I've rarely seen someone so openly calling for The Purge.
Does that guy not realize that if society owes me nothing, I don't owe society anything either?
How does he imagine people are supposed to be able to create their own power and gas again? Other than, you know, taking it by force?
He's talking about having a generator and extra tanks of gas on hand for emergencies.
 
He's talking about having a generator and extra tanks of gas on hand for emergencies.
I know. But he's not saying "Be Prepared!", he's saying "when something happens, make a game plan to Get Yours, and screw everybody else". His call there can just straight-up be taken to mean "it's a free for all! Nobody owes anybody anything! Take what you can get!"
And in the same mentality, be very surprised if other people actually band together, and come and take your food/elektricity away. Those bastards!
 

figmentPez

Staff member
He's talking about having a generator and extra tanks of gas on hand for emergencies.
And he talked about it in a completely unreasonable manner. He can say "I didn't mean it like that..." all day long, and it won't change what he actually said. Like a racist who didn't mean the "joke" about hanging black people to be offensive, or the abusive parent who didn't mean their child to feel worthless after being berated mercilessly, they're just plain wrong about what they actually said. His entire statement is highly prejudiced, including both classism and ableism, and entirely framed around denying that human rights and social responsibilities exist.

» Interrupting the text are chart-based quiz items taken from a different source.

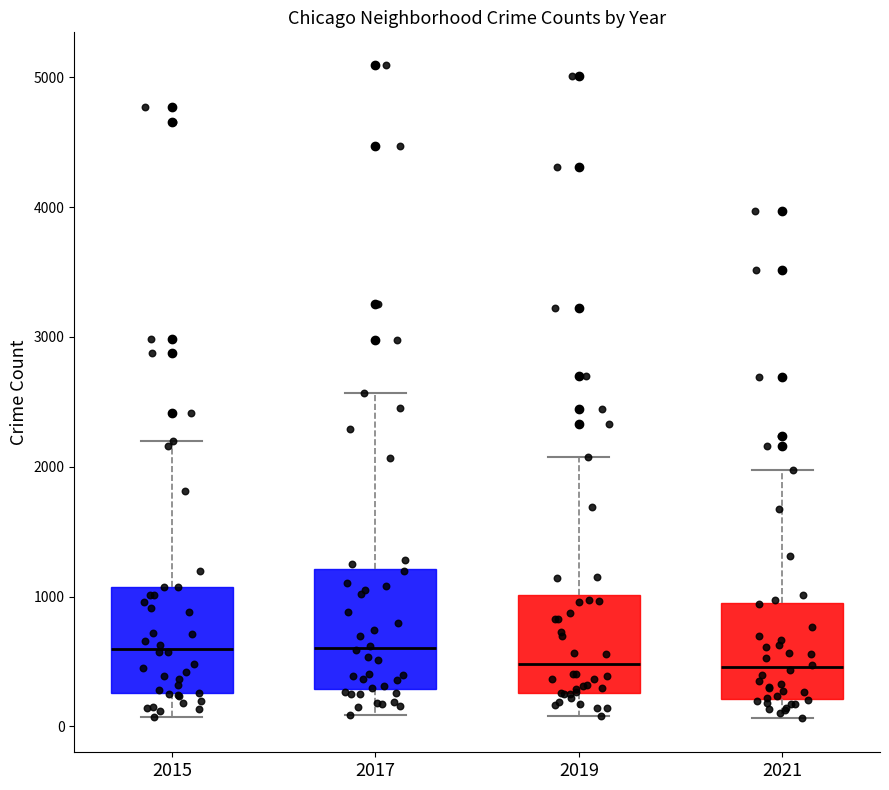

Reading left to right, transcribe this box plot: for each box, give where its median line is, the range the box spans, and where its two whiskers end, as read against the y-axis. The values are not printed on the chart, so give them approximately, as read against the axis.

2015: median 600, box 300 to 1100, whiskers 100 to 2200
2017: median 600, box 300 to 1200, whiskers 100 to 2600
2019: median 500, box 300 to 1000, whiskers 100 to 2100
2021: median 500, box 200 to 900, whiskers 100 to 2000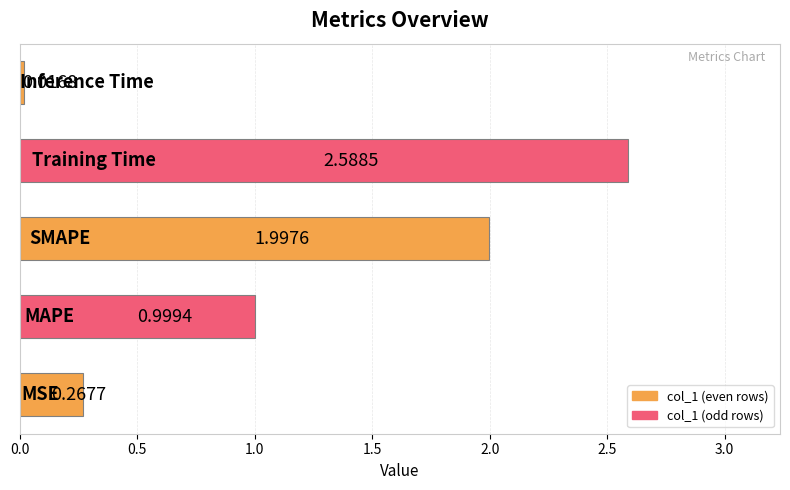

What is the difference between the maximum and minimum values?

2.6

Governments do owe a level of care to their citizens, businesses do owe a standard of care to their customers, people have moral and ethical responsibilities to each other. Hoping to be kept from freezing to death is not "expecting a handout". There are people who don't have options and are not "lazy" because they didn't do anything. Yes, he does give a few token words to "those in need" but he also says "the weak will parish [sic]", and says nothing about caring for those in need. Taken literally, his message seems to be that those in need should perish because freeloaders ruined it for everyone.

Language matters. I can't judge what he "meant" to say, only the message that he actually sent out. A message which is literally wrong, and morally abhorrent.